**TASK DIRECTIONS**
Look through the data below and return each line where "level" appears.
• • • •
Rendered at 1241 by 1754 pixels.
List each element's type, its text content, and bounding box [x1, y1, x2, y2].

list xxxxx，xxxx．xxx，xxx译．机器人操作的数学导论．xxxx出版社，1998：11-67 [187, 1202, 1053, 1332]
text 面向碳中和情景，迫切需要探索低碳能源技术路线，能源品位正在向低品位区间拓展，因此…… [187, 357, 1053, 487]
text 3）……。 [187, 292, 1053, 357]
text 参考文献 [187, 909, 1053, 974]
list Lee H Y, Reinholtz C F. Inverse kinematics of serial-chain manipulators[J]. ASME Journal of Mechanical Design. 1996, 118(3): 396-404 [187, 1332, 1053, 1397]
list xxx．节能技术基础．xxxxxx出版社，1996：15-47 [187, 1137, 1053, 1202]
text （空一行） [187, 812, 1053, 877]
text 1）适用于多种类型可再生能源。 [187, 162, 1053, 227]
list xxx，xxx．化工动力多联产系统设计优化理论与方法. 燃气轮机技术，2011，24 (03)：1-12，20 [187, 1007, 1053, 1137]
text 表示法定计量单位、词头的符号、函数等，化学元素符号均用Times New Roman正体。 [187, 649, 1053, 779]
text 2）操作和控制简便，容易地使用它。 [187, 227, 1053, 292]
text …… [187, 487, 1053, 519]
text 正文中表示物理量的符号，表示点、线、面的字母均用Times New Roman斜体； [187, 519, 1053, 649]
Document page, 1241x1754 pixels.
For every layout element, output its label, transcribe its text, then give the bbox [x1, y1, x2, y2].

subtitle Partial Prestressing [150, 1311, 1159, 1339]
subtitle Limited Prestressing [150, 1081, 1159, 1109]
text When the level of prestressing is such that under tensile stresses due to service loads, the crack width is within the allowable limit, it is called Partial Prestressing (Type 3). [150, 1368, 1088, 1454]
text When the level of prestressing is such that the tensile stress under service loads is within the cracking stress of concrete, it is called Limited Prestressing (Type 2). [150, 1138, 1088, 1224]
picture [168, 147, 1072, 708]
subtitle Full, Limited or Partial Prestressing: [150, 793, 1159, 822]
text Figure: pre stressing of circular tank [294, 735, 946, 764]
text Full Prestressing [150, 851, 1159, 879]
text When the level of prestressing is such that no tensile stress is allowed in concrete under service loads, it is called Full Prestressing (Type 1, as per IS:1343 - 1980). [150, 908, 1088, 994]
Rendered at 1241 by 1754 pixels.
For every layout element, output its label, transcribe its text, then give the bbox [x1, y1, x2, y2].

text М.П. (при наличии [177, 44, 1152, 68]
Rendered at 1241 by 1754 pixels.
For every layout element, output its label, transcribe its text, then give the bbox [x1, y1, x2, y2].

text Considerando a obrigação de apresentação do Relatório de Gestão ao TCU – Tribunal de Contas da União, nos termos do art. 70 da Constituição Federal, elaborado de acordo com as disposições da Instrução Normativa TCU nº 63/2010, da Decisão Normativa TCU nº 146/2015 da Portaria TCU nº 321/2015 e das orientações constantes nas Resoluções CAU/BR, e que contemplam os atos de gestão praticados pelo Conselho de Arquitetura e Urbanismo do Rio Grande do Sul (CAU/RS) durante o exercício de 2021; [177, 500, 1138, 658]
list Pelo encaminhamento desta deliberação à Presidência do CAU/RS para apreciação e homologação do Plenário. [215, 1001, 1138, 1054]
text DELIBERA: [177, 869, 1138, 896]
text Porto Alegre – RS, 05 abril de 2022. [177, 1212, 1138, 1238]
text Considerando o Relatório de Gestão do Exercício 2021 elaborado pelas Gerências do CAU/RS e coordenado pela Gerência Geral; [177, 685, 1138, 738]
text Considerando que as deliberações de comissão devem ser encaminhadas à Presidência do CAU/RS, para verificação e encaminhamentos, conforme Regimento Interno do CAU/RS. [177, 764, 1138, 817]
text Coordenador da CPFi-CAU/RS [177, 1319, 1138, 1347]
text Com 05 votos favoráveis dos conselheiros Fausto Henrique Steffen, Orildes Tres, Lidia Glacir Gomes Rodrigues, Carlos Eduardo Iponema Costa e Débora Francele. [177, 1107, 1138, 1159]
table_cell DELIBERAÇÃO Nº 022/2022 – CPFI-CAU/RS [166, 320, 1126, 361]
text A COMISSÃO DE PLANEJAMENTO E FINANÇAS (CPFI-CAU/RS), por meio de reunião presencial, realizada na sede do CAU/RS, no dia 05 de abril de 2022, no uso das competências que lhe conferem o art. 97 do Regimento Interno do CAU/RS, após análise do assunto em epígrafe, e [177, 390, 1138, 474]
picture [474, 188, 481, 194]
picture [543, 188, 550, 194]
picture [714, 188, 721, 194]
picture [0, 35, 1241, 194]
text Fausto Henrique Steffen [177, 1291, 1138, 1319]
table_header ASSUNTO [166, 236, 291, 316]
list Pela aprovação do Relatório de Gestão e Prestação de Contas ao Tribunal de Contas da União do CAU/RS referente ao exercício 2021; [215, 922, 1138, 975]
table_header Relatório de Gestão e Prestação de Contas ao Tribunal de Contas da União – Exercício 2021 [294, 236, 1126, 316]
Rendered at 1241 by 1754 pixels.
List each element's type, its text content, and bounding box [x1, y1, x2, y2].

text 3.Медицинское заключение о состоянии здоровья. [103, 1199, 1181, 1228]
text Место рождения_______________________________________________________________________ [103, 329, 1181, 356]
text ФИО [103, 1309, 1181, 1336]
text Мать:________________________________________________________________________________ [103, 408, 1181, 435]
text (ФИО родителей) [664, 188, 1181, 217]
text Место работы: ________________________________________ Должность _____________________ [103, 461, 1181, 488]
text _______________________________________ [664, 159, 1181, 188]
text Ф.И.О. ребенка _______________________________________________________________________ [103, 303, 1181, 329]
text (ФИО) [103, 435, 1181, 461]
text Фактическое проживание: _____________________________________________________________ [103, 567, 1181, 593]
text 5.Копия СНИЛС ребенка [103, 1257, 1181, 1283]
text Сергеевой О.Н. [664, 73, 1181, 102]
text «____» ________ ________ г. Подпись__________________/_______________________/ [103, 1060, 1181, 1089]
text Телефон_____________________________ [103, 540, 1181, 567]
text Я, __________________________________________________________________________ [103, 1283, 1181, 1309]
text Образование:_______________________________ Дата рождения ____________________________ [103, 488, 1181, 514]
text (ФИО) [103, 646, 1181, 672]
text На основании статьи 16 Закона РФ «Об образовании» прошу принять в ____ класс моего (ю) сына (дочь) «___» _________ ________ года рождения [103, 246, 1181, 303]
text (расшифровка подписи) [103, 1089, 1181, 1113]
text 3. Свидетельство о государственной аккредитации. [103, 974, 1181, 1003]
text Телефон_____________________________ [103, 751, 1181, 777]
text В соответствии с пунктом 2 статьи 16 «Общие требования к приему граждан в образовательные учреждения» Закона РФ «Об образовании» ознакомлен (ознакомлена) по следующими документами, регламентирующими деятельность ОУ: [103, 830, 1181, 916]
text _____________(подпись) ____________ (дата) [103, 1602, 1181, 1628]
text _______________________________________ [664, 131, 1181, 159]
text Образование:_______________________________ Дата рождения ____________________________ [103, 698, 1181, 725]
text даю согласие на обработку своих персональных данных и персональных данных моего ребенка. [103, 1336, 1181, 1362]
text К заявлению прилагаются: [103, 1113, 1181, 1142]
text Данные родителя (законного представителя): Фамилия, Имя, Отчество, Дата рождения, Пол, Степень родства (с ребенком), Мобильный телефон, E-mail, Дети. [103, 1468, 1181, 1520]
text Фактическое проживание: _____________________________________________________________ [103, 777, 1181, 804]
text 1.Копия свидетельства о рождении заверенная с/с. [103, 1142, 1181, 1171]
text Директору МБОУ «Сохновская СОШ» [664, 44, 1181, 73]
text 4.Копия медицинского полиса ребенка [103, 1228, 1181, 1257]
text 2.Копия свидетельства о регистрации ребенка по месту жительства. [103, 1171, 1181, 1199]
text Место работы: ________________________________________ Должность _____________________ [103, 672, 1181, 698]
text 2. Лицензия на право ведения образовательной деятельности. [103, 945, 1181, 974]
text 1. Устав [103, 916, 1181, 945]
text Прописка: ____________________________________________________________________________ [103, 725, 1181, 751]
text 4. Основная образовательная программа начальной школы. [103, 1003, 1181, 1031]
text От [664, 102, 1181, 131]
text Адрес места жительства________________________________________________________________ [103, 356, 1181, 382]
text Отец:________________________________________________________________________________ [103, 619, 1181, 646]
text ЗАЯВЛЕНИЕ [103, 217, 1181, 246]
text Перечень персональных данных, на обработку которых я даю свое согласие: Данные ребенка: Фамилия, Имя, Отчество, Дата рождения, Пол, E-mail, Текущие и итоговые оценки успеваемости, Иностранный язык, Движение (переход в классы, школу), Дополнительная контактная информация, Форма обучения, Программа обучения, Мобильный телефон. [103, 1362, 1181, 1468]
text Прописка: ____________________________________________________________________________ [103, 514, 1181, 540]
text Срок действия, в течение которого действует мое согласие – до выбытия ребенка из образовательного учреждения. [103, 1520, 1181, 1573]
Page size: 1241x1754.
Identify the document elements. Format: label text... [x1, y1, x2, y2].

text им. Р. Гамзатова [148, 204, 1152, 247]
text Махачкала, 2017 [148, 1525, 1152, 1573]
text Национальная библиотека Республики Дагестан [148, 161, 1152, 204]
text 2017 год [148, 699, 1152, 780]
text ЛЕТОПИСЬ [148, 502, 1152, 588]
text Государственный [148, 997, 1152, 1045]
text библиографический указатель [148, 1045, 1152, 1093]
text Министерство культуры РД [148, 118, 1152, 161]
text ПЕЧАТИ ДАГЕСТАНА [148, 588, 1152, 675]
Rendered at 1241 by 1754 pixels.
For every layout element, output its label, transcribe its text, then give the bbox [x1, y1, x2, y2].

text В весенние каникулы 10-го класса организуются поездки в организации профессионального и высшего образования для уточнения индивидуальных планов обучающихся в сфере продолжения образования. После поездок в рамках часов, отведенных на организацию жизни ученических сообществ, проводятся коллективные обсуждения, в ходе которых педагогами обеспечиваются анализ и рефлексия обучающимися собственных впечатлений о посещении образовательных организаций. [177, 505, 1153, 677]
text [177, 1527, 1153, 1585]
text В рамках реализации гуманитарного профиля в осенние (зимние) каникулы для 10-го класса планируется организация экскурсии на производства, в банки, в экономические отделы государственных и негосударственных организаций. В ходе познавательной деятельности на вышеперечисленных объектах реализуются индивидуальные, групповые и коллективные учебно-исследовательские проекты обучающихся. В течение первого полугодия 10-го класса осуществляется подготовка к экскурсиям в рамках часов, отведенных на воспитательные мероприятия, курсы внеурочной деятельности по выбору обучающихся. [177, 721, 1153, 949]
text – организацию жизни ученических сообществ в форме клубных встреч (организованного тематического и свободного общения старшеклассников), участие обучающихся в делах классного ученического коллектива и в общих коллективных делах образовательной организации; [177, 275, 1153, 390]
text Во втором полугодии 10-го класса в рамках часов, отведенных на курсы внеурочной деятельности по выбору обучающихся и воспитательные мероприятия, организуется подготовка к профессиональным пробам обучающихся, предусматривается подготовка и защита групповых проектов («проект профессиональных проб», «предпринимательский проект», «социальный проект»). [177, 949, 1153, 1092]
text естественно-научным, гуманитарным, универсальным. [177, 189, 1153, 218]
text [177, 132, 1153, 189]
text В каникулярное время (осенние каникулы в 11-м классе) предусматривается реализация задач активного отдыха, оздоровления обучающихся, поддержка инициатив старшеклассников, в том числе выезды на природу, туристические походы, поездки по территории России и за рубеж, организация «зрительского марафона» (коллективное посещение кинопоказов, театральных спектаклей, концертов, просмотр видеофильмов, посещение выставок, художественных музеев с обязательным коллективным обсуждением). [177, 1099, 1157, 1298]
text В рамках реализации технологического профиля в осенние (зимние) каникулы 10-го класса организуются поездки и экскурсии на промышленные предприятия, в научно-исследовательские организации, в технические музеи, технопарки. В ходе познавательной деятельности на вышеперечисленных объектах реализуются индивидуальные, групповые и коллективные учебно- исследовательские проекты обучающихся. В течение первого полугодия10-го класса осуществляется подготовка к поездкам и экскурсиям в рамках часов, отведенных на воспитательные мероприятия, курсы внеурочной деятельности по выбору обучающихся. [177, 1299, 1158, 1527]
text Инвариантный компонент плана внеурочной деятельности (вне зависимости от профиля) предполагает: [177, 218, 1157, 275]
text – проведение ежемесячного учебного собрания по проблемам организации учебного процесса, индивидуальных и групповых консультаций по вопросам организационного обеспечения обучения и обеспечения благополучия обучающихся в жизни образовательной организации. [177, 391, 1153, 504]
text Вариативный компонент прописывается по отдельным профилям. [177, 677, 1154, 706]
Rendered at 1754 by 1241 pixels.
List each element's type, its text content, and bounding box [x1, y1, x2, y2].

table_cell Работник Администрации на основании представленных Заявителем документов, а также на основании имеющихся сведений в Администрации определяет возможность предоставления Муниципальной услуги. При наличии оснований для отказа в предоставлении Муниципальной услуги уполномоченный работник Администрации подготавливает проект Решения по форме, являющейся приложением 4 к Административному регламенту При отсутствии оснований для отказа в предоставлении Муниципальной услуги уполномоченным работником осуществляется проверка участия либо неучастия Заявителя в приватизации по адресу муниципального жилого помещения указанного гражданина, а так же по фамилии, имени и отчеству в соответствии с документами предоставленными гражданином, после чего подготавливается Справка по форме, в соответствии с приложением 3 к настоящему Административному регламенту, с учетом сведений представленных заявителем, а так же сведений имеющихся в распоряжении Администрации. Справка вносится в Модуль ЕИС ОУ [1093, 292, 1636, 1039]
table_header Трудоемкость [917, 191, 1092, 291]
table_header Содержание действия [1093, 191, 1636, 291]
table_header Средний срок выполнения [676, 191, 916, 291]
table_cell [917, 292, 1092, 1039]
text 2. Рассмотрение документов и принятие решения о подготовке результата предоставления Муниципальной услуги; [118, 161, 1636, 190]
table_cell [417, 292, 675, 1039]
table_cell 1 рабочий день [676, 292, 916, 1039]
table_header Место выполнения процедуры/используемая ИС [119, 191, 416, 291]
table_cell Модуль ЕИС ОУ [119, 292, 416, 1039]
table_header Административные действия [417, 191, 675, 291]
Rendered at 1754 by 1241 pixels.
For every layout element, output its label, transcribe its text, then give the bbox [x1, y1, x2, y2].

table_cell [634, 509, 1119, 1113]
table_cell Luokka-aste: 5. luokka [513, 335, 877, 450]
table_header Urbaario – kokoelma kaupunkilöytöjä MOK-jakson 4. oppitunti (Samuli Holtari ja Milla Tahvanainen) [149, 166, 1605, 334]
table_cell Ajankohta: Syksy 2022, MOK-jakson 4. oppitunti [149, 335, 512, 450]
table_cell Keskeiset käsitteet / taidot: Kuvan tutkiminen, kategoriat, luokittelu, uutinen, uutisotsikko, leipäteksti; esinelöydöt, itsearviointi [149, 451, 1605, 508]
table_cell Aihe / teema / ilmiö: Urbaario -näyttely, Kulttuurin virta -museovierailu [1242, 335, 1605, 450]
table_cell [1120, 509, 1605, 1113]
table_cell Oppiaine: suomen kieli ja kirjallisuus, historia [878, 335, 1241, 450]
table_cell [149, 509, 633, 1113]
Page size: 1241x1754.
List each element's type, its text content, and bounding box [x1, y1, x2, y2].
• • • •
**PROBLEM SOLUTION**
text When the level of prestressing is such that under tensile stresses due to service loads, the crack width is within the allowable limit, it is called Partial Prestressing (Type 3). [150, 1368, 1088, 1454]
text When the level of prestressing is such that the tensile stress under service loads is within the cracking stress of concrete, it is called Limited Prestressing (Type 2). [150, 1138, 1088, 1224]
text When the level of prestressing is such that no tensile stress is allowed in concrete under service loads, it is called Full Prestressing (Type 1, as per IS:1343 - 1980). [150, 908, 1088, 994]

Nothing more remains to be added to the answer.